With that experience, you can unlock new abilities through a skill tree. Some of these are enhancements like stronger attacks or more health, but later on they became more impressive. I was eventually able to dash through enemies, freeze time when I did a perfect counter (which leads to the visually-impressive particle effects in the screenshot below), and once I earned a high-enough combo, I could attack enemies from any distance. While fights only consist of a few enemy types (raven, shieldraven, explosive raven, and a couple of magic users) and no bosses, I always looked forward to battle instead of dreading it.

Your four swords have magic abilities — fire, ice, wind, and healing — but they also serve as keys to new areas. On one playthrough, you might see a fire door and not yet have that weapon. When you eventually return to that area on another attempt, you can go through and possibly find more ore to upgrade your swords, magic gems that serve as stat buffs, or lore-expanding notes. This helps to give you something to look forward to as you see the same locations over and over again.

Which leads to the main problem in Stories: as cool as it is that there are 24 different endings, by the time I reached the True Hero route on my sixth try, I was already tired of seeing slight variations of the same settings. Chapters such as the flying warship armada are a sight to behold the first few playthroughs, but don’t hold much magic when you have to return to them ad nauseum. The dialogue changes and magic doors do help to assuage some monotony, but I can’t imagine going through the game 18 more times. I had already found all of the gems, upgraded my swords to the maximum level, and navigated the best possible route. Outside of more ability upgrades, I feel like I’ve seen enough of what it has to offer. Which is fine, since I probably played for about eight hours or so. I’m just glad that I don’t have the tendency to be a completionist, because Stories would have burnt a hole in my brain.

Less forgivable are the weird bugs that I encountered throughout. The frame rate ranged from about 20-40 depending on what was occurring at the moment. That’s a shame since the game looks fantastic when it’s working as intended. Once I went to a magic door with the wrong sword equipped, and the tooltip telling me I had the wrong sword out attached itself to Reynardo for the next twenty minutes. There was another circumstance where I tried to go down a set of stairs but ended up floating off the top of them and could run around, a fox in flight. My favorite glitch was when I was suddenly able to sprint around at triple the standard rate, but I only enjoyed that because I hadn’t earned the move speed upgrade yet and it cut down on tedium.

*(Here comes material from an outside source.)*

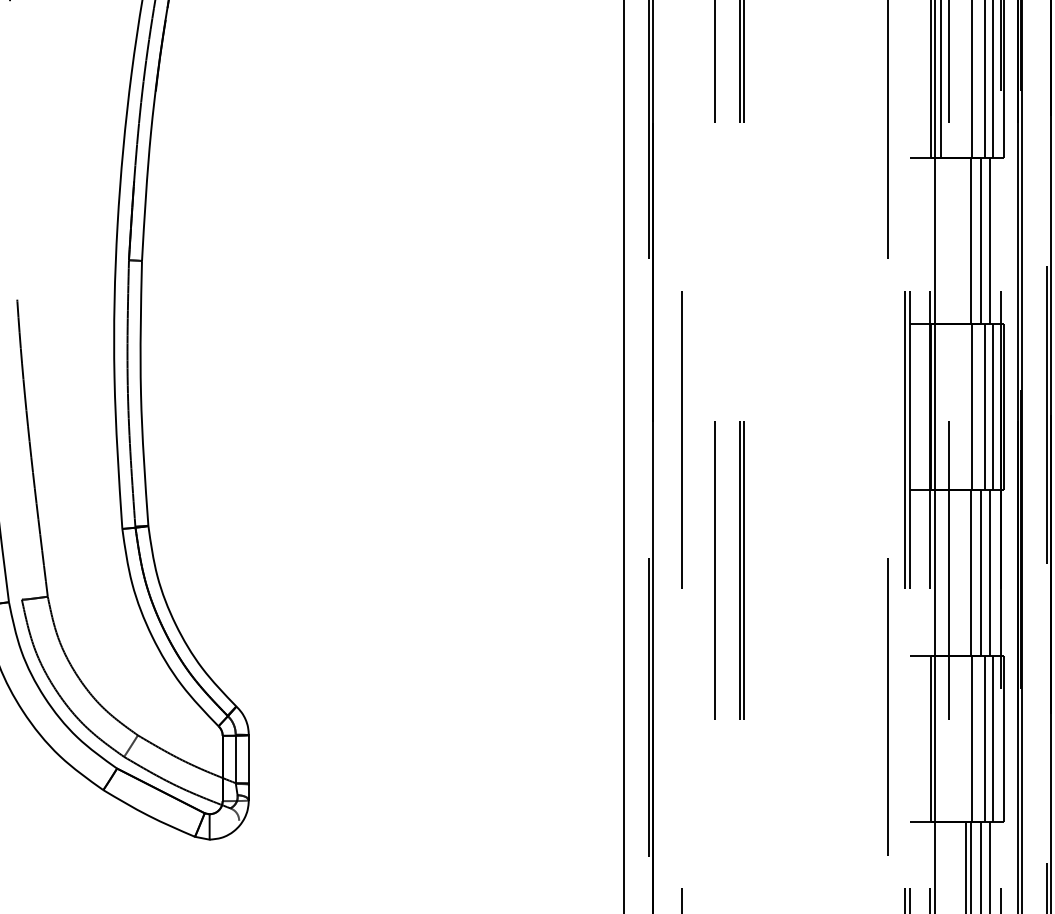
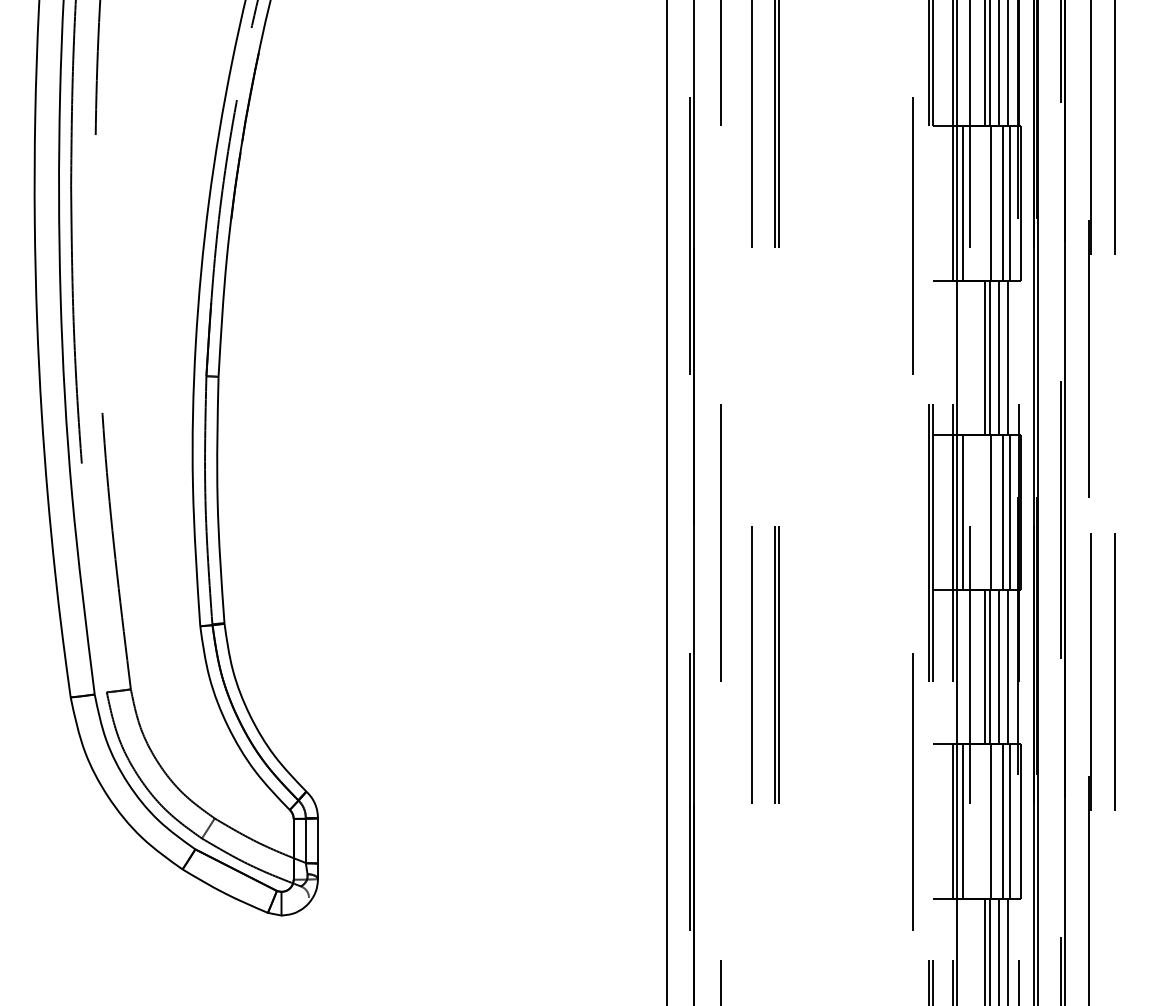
line: (965, 240) -> (985, 357), added
line: (941, 406) -> (962, 512), added
line: (965, 572) -> (985, 666), added
line: (941, 738) -> (962, 821), added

Despite some repetition and a handful of weird glitches, it’d be hard for me not to recommend Stories: The Path of Destinies. The “Goosebumps” kid in me was just too excited to have branching narratives from a developer that had fun with the concept instead of using it as another box to check in its marketing plans. I’d gladly return to this wonderfully weird world, but if there is a next chapter, I hope that there’s more to see.

[This review is based on a retail build of the game provided by the publisher.]

7.5
Good
Solid and definitely has an audience. There could be some hard-to-ignore faults, but the experience is fun.